--- WORK ORDER ---
Your answer must be an exact copy of the data below, minus any pictures.
┌────────
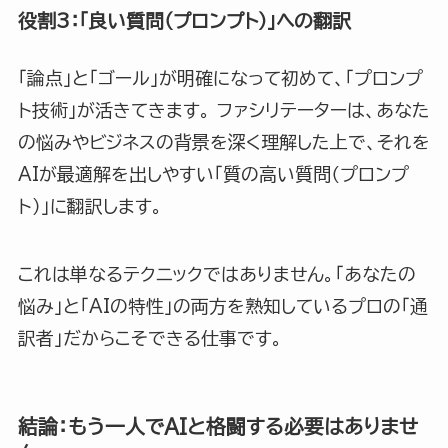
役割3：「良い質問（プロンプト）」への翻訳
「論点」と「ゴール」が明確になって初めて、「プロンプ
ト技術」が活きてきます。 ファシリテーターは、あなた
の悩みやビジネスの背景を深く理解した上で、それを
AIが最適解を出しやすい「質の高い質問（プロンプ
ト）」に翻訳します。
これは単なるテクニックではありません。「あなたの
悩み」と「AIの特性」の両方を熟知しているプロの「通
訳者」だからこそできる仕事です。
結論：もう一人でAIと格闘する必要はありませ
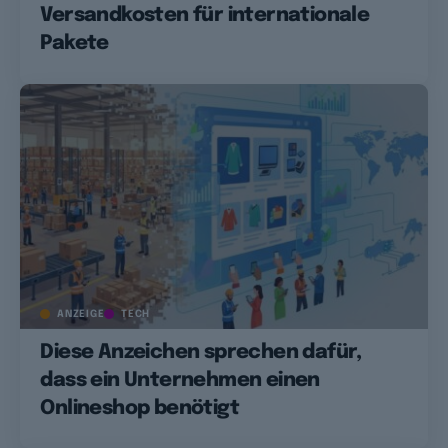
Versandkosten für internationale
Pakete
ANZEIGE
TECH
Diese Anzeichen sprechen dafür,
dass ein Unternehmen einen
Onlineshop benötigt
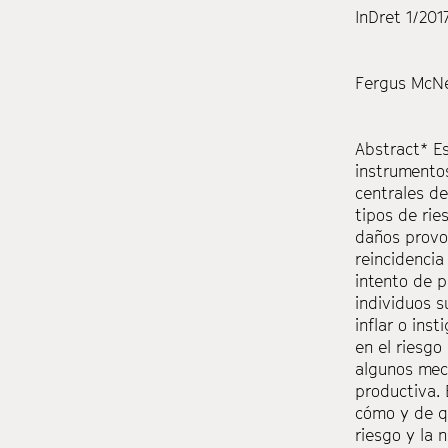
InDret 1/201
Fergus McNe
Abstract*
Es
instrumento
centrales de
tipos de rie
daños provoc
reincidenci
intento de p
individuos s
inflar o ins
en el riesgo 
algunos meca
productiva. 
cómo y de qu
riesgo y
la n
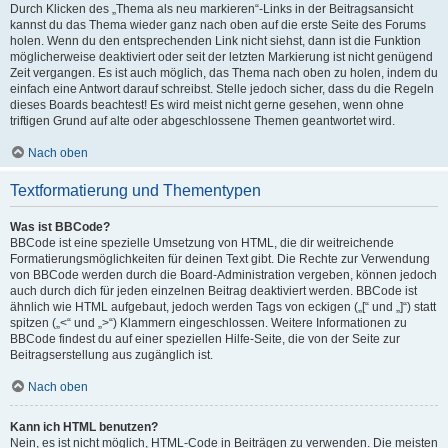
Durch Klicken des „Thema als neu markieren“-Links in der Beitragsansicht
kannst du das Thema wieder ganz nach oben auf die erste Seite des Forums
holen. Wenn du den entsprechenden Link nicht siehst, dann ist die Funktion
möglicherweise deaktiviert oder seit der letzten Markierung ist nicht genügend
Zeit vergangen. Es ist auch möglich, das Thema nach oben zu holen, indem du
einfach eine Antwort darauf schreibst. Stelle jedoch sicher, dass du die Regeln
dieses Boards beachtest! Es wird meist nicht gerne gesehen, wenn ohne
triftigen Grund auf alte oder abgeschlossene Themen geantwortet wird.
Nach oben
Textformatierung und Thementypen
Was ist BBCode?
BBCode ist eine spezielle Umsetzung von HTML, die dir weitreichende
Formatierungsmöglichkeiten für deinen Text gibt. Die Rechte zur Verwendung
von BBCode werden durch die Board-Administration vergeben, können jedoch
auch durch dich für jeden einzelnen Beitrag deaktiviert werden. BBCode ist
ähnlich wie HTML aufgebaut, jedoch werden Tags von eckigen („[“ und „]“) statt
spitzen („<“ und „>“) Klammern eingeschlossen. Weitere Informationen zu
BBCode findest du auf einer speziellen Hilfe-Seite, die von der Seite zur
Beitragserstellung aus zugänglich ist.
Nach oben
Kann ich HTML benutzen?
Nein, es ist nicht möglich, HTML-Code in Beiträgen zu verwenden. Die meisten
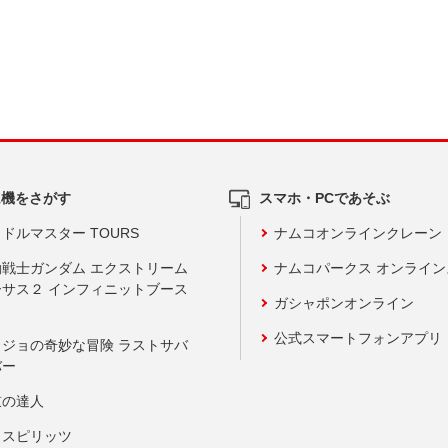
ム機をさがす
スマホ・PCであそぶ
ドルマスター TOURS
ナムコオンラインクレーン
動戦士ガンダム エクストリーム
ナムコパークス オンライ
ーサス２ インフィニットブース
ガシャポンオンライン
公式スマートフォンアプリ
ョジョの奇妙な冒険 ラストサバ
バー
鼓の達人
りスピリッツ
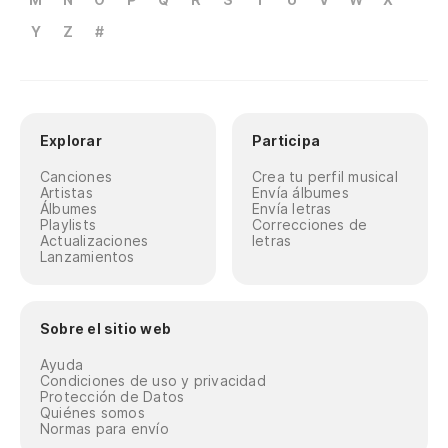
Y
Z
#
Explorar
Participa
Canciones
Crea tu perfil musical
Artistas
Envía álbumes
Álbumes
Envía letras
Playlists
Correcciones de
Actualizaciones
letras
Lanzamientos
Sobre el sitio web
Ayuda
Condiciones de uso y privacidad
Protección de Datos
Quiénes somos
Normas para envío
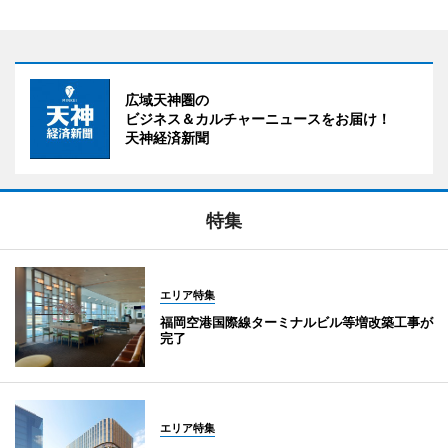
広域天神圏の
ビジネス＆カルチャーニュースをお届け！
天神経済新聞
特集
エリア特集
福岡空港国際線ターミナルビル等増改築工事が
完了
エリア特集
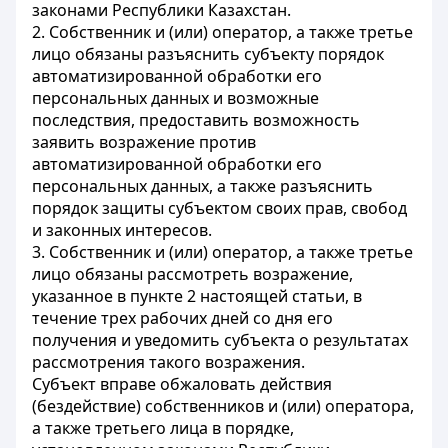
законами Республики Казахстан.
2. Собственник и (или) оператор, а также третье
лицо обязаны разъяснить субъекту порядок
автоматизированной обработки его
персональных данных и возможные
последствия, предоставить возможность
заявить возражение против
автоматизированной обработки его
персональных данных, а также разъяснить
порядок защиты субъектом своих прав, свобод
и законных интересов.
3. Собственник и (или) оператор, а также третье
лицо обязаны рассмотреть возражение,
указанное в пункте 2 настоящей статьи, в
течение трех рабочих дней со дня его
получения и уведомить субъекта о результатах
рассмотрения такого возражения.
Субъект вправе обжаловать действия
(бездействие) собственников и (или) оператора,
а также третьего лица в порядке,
└────────
--- SOLUTION TO THE PROBLEM ---
役割3：「良い質問（プロンプト）」への翻訳
「論点」と「ゴール」が明確になって初めて、「プロンプ
ト技術」が活きてきます。 ファシリテーターは、あなた
の悩みやビジネスの背景を深く理解した上で、それを
AIが最適解を出しやすい「質の高い質問（プロンプ
ト）」に翻訳します。
これは単なるテクニックではありません。「あなたの
悩み」と「AIの特性」の両方を熟知しているプロの「通
訳者」だからこそできる仕事です。
結論：もう一人でAIと格闘する必要はありませ
Versandkosten für internationale
Pakete
ANZEIGE
TECH
Diese Anzeichen sprechen dafür,
dass ein Unternehmen einen
Onlineshop benötigt
InDret 1/201
Fergus McNe
Abstract*
Es
instrumento
centrales de
tipos de rie
daños provoc
reincidenci
intento de p
individuos s
inflar o ins
en el riesgo 
algunos meca
productiva. 
cómo y de qu
riesgo y
la n
Durch Klicken des „Thema als neu markieren“-Links in der Beitragsansicht
kannst du das Thema wieder ganz nach oben auf die erste Seite des Forums
holen. Wenn du den entsprechenden Link nicht siehst, dann ist die Funktion
möglicherweise deaktiviert oder seit der letzten Markierung ist nicht genügend
Zeit vergangen. Es ist auch möglich, das Thema nach oben zu holen, indem du
einfach eine Antwort darauf schreibst. Stelle jedoch sicher, dass du die Regeln
dieses Boards beachtest! Es wird meist nicht gerne gesehen, wenn ohne
triftigen Grund auf alte oder abgeschlossene Themen geantwortet wird.
Nach oben
Textformatierung und Thementypen
Was ist BBCode?
BBCode ist eine spezielle Umsetzung von HTML, die dir weitreichende
Formatierungsmöglichkeiten für deinen Text gibt. Die Rechte zur Verwendung
von BBCode werden durch die Board-Administration vergeben, können jedoch
auch durch dich für jeden einzelnen Beitrag deaktiviert werden. BBCode ist
ähnlich wie HTML aufgebaut, jedoch werden Tags von eckigen („[“ und „]“) statt
spitzen („<“ und „>“) Klammern eingeschlossen. Weitere Informationen zu
BBCode findest du auf einer speziellen Hilfe-Seite, die von der Seite zur
Beitragserstellung aus zugänglich ist.
Nach oben
Kann ich HTML benutzen?
Nein, es ist nicht möglich, HTML-Code in Beiträgen zu verwenden. Die meisten
ム機をさがす
スマホ・PCであそぶ
ドルマスター TOURS
ナムコオンラインクレーン
動戦士ガンダム エクストリーム
ナムコパークス オンライ
ーサス２ インフィニットブース
ガシャポンオンライン
公式スマートフォンアプリ
ョジョの奇妙な冒険 ラストサバ
バー
鼓の達人
りスピリッツ
Y
Z
#
Explorar
Participa
Canciones
Crea tu perfil musical
Artistas
Envía álbumes
Álbumes
Envía letras
Playlists
Correcciones de
Actualizaciones
letras
Lanzamientos
Sobre el sitio web
Ayuda
Condiciones de uso y privacidad
Protección de Datos
Quiénes somos
Normas para envío
広域天神圏の
ビジネス＆カルチャーニュースをお届け！
天神経済新聞
特集
エリア特集
福岡空港国際線ターミナルビル等増改築工事が
完了
エリア特集
законами Республики Казахстан.
2. Собственник и (или) оператор, а также третье
лицо обязаны разъяснить субъекту порядок
автоматизированной обработки его
персональных данных и возможные
последствия, предоставить возможность
заявить возражение против
автоматизированной обработки его
персональных данных, а также разъяснить
порядок защиты субъектом своих прав, свобод
и законных интересов.
3. Собственник и (или) оператор, а также третье
лицо обязаны рассмотреть возражение,
указанное в пункте 2 настоящей статьи, в
течение трех рабочих дней со дня его
получения и уведомить субъекта о результатах
рассмотрения такого возражения.
Субъект вправе обжаловать действия
(бездействие) собственников и (или) оператора,
а также третьего лица в порядке,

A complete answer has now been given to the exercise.